Daar komen de Denen: Denemarken transformeerde in toptempo tot hét modeland van het Noorden
In juni noemde Time Magazine Ganni een van de meest invloedrijke bedrijven van 2023. Het Deense modelabel is niet het enige dat wereldwijd is doorgebroken. De coolfactor van Baum & Pferdgarten, Stine Goya, Cecilie Bahnsen en co groeit genadeloos. Dat de designers zich fors uitspreken voor duurzaamheid en inclusiviteit, speelt in hun voordeel.
“Een doorbraakmoment in onze business? Toen Michelle Obama een van onze outfits droeg tijdens de promotietrip in Denemarken voor haar biografie Becoming. Dat was in 2019.” Stine Goya glundert. We hebben er net een dik uur interview op zitten, in het hoofdkantoor van het modelabel in een statige straat in Kopenhagen en straks moet Stine alweer naar een volgende afspraak.
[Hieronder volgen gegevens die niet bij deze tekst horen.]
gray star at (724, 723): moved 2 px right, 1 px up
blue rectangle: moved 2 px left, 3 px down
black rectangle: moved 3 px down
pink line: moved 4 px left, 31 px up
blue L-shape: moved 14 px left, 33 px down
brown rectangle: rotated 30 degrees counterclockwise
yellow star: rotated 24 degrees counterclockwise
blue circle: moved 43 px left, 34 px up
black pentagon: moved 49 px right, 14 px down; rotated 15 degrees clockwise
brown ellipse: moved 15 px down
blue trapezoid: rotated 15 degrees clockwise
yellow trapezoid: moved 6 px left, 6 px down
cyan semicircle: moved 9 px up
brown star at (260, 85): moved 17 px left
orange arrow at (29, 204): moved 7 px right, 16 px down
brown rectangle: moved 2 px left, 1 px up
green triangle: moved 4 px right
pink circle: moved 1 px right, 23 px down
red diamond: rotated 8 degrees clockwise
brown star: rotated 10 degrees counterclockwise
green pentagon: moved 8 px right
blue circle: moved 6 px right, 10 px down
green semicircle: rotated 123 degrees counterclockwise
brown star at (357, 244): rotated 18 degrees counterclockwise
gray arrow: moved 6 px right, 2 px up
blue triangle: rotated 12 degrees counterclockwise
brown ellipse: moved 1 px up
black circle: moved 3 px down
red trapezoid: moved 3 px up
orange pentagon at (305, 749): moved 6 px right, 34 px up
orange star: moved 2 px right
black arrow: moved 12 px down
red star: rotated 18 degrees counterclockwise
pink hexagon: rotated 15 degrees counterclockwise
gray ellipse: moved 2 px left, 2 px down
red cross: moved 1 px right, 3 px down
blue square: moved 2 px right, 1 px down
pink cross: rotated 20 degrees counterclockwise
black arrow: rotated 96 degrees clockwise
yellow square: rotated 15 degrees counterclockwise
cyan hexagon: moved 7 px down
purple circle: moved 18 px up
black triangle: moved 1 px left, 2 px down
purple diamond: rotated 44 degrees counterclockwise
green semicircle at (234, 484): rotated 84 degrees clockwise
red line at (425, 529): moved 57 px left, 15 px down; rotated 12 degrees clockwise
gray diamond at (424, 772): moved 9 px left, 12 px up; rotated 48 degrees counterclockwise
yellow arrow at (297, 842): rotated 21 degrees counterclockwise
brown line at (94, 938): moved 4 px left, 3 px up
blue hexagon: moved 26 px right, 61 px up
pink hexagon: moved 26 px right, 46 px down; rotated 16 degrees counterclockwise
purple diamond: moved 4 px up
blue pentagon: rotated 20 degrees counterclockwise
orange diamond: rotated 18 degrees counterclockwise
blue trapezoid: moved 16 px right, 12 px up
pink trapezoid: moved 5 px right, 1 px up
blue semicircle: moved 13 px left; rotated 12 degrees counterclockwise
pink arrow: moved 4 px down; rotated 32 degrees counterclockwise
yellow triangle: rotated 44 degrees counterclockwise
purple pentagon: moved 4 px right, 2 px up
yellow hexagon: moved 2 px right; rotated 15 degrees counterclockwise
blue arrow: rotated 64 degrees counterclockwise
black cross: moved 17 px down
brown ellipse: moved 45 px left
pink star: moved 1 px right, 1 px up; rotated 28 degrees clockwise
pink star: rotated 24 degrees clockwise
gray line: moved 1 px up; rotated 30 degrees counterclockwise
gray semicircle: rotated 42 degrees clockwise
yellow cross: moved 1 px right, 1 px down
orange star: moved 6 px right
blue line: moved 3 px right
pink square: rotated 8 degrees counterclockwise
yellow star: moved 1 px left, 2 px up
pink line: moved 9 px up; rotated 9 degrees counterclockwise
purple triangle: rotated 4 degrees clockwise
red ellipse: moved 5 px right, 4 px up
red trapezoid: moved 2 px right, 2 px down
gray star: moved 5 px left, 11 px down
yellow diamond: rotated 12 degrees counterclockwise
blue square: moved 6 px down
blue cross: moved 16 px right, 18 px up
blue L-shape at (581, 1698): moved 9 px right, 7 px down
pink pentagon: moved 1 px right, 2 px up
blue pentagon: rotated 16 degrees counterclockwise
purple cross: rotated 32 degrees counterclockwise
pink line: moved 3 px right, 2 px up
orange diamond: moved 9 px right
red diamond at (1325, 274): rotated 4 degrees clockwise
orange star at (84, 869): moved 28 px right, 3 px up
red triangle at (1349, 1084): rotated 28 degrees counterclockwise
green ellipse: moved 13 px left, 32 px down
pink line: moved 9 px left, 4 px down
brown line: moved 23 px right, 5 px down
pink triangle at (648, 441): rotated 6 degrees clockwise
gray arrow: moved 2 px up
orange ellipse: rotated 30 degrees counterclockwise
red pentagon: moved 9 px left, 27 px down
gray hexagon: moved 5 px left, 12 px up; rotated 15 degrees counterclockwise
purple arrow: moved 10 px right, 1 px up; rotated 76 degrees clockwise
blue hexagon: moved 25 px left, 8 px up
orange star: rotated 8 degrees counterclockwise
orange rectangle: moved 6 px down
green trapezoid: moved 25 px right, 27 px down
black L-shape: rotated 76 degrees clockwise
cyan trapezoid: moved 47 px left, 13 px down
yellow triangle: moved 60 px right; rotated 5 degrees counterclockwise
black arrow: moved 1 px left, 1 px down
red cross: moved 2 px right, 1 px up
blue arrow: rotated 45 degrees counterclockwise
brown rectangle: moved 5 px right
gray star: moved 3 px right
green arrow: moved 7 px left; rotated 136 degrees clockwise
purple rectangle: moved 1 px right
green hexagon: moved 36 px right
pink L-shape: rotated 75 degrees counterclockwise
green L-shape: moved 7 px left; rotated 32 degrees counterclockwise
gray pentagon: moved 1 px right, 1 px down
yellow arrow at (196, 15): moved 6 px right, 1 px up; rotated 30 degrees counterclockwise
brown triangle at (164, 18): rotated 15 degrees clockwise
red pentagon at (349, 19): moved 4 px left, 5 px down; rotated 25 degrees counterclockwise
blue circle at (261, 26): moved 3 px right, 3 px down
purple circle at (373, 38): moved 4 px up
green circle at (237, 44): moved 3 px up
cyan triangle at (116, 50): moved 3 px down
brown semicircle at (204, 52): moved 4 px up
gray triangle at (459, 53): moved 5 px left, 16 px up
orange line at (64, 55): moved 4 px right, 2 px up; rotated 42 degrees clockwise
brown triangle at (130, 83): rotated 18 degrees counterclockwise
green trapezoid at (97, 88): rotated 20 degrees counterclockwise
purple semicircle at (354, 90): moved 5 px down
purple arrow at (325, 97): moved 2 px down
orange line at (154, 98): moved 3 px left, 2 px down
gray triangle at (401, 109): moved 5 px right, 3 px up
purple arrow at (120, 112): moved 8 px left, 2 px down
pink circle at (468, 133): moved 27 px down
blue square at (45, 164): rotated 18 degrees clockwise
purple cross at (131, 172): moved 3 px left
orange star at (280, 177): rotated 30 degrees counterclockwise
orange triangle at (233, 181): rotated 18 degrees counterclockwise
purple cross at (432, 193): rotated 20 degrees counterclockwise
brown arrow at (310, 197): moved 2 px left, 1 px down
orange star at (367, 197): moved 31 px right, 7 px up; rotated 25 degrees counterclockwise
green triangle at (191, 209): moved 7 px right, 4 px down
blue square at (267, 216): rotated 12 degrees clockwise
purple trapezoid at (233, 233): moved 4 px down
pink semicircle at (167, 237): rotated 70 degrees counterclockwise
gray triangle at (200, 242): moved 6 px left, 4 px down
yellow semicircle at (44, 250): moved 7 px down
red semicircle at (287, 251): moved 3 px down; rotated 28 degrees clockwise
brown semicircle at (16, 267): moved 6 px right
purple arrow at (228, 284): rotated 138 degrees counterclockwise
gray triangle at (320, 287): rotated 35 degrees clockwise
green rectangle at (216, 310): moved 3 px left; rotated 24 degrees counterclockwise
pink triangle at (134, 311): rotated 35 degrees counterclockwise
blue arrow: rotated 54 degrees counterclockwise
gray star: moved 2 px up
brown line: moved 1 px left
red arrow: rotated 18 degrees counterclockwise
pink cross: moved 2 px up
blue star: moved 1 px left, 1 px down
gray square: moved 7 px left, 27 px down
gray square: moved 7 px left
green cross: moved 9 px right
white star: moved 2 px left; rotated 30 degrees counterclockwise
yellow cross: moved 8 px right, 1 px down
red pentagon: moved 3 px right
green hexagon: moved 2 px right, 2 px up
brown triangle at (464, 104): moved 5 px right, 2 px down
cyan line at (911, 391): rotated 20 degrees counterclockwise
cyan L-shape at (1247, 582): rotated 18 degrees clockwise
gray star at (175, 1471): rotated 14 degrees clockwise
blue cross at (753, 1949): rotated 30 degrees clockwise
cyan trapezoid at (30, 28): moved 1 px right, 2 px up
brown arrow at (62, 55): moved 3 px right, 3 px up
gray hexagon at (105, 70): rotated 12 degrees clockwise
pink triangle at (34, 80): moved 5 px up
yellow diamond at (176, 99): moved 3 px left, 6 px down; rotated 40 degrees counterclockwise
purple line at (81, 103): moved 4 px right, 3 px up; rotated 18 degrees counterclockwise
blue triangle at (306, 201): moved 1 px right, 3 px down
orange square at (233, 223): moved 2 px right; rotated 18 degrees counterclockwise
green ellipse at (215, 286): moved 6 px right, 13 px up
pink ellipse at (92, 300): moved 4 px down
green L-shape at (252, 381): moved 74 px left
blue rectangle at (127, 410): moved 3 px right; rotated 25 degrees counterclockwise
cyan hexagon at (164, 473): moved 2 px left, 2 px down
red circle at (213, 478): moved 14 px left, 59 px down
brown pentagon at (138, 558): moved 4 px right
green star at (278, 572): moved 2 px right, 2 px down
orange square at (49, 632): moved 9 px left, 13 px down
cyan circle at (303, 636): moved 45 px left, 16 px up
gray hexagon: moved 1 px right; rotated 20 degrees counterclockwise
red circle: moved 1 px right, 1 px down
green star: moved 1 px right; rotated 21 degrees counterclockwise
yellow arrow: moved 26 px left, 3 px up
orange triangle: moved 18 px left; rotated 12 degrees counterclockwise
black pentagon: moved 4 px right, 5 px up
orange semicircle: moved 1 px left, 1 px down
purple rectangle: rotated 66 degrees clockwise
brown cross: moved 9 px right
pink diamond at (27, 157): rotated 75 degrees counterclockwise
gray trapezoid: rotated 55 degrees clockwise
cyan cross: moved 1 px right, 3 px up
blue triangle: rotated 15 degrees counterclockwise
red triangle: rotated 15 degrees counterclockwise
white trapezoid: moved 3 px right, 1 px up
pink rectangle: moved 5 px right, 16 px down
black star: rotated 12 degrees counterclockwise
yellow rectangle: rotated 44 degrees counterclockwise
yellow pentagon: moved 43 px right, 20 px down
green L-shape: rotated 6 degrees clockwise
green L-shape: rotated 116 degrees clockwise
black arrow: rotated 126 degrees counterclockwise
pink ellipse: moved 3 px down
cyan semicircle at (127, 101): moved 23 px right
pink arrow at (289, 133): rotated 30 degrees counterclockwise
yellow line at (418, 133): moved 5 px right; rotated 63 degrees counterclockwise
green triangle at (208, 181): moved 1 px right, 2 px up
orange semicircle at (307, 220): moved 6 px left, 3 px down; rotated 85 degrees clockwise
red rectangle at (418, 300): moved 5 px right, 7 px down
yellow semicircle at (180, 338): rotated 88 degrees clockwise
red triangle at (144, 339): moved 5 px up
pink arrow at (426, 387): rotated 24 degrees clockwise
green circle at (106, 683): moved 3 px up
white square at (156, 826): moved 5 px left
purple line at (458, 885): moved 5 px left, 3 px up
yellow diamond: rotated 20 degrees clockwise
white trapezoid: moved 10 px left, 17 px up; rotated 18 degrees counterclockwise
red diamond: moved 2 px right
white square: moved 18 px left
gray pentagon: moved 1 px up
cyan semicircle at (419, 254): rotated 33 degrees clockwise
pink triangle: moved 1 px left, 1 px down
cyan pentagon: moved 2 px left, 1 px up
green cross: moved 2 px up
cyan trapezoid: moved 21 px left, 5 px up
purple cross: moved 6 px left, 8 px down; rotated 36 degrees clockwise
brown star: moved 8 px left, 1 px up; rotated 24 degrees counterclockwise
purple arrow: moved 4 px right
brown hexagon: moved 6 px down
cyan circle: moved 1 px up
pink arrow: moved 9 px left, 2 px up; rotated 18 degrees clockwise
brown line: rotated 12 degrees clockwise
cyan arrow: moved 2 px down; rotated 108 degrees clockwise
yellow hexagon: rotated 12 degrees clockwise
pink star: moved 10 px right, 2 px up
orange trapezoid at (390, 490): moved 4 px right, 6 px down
De business gaat hard voor Stine en haar man Thomas Hertz, die CEO van het bedrijf is. Hun kledinglijn noteerde vorig jaar een omzetstijging van 37 procent. “Een stijging die we allicht dit jaar niet gaan kunnen waarmaken”, zegt Stine. “Alhoewel. We zijn de voorbije vijf jaar steeds professioneler geworden, in alle aspecten van de business. Het team is meer gefocust dan ooit en de export loopt steeds beter. De interesse stijgt, vooral vanuit de Verenigde Staten en vanuit het Verenigd Koninkrijk. We hebben in Londen trouwens net een nieuwe winkel geopend.”
Deense designers schrikken er niet voor terug om het klassieke schoonheidsideaal grondig te doorbreken en laten rondere of oudere modellen probleemloos meelopen op de catwalk
Ook in België loopt het label aardig. Hier zitten geen eigen winkels, maar wordt de collectie via talrijke multimerkenzaken verdeeld. Vooral de opvallende prints, de gewaagde volumes en de artistieke approach van Stine Goya slaan bij de klanten aan. “Ik probeer niet te luisteren naar wat anderen doen of wat gangbare trends zijn”, zegt Stine. “Ik heb ooit eens iets te veel naar mijn Italiaanse agent geluisterd en dat resulteerde in het slechtste seizoen ooit. Nee, elke collectie moet helemaal mijn ding zijn.”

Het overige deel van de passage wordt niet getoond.